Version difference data

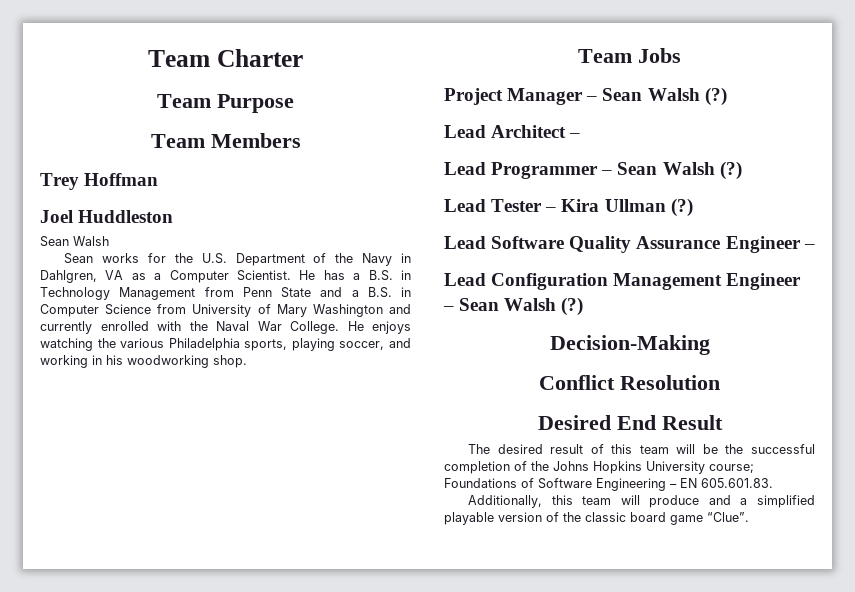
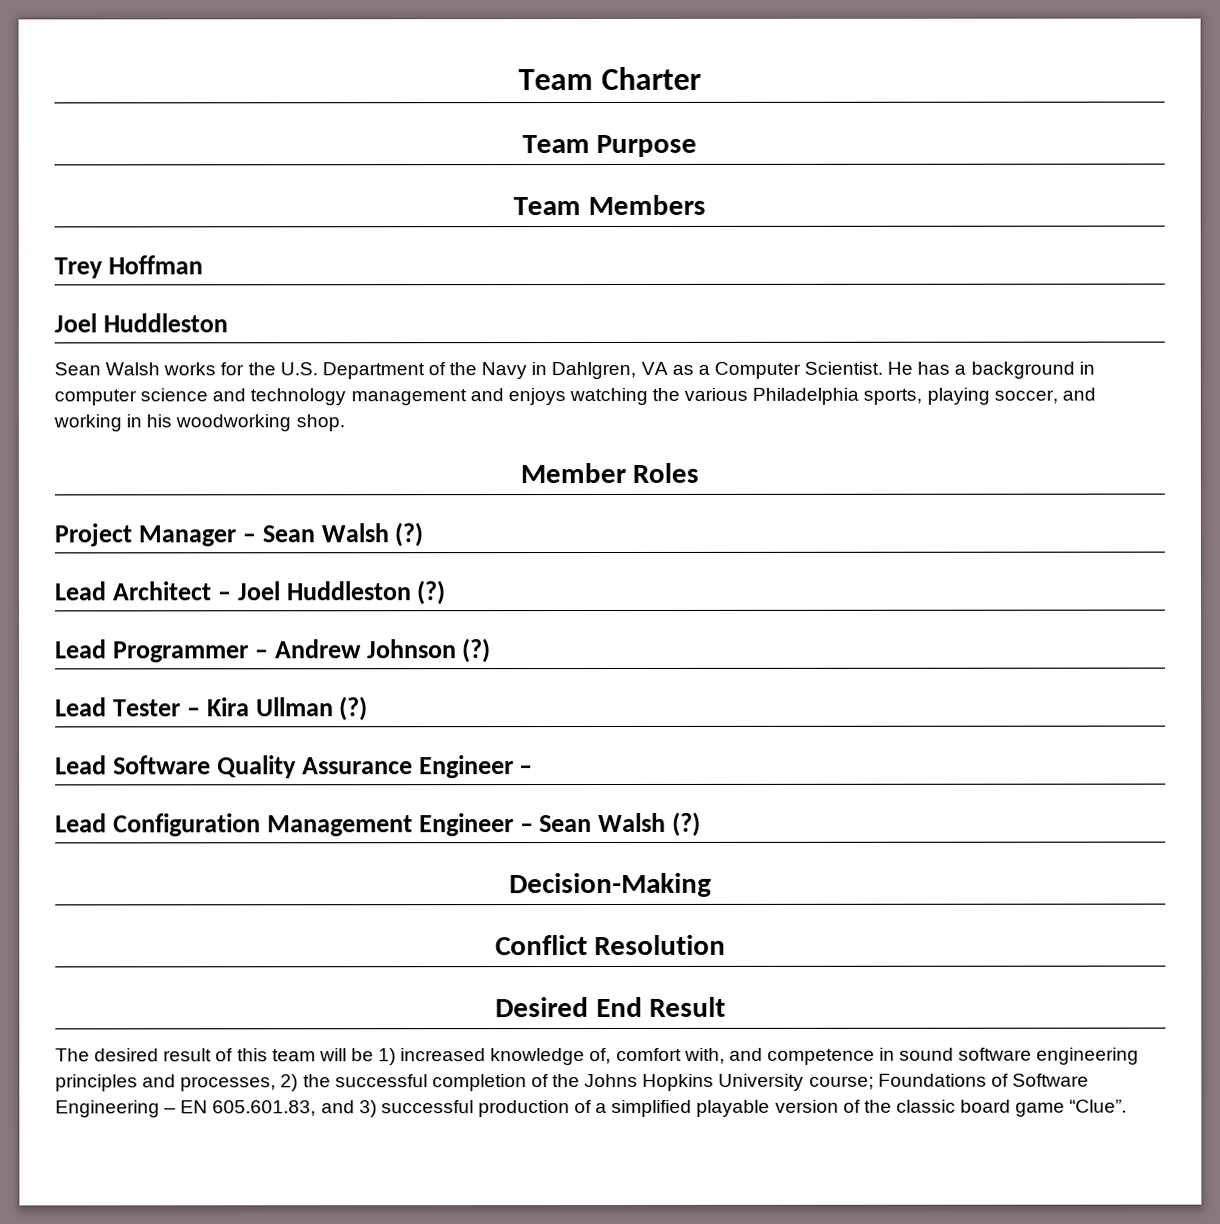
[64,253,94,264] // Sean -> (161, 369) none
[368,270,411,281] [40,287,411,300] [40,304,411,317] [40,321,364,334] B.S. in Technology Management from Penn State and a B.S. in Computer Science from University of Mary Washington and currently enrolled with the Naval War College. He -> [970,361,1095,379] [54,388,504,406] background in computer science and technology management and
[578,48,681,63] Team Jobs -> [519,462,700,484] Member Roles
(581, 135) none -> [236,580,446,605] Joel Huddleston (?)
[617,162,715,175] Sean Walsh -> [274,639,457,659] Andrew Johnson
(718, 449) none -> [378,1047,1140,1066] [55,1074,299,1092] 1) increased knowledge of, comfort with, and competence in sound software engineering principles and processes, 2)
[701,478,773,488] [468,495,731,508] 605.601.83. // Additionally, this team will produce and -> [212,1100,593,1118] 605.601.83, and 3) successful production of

## Job
Please reproduce every record exactly, leaving the pictures out.

## Result below
[64,253,94,264] // Sean -> (161, 369) none
[368,270,411,281] [40,287,411,300] [40,304,411,317] [40,321,364,334] B.S. in Technology Management from Penn State and a B.S. in Computer Science from University of Mary Washington and currently enrolled with the Naval War College. He -> [970,361,1095,379] [54,388,504,406] background in computer science and technology management and
[578,48,681,63] Team Jobs -> [519,462,700,484] Member Roles
(581, 135) none -> [236,580,446,605] Joel Huddleston (?)
[617,162,715,175] Sean Walsh -> [274,639,457,659] Andrew Johnson
(718, 449) none -> [378,1047,1140,1066] [55,1074,299,1092] 1) increased knowledge of, comfort with, and competence in sound software engineering principles and processes, 2)
[701,478,773,488] [468,495,731,508] 605.601.83. // Additionally, this team will produce and -> [212,1100,593,1118] 605.601.83, and 3) successful production of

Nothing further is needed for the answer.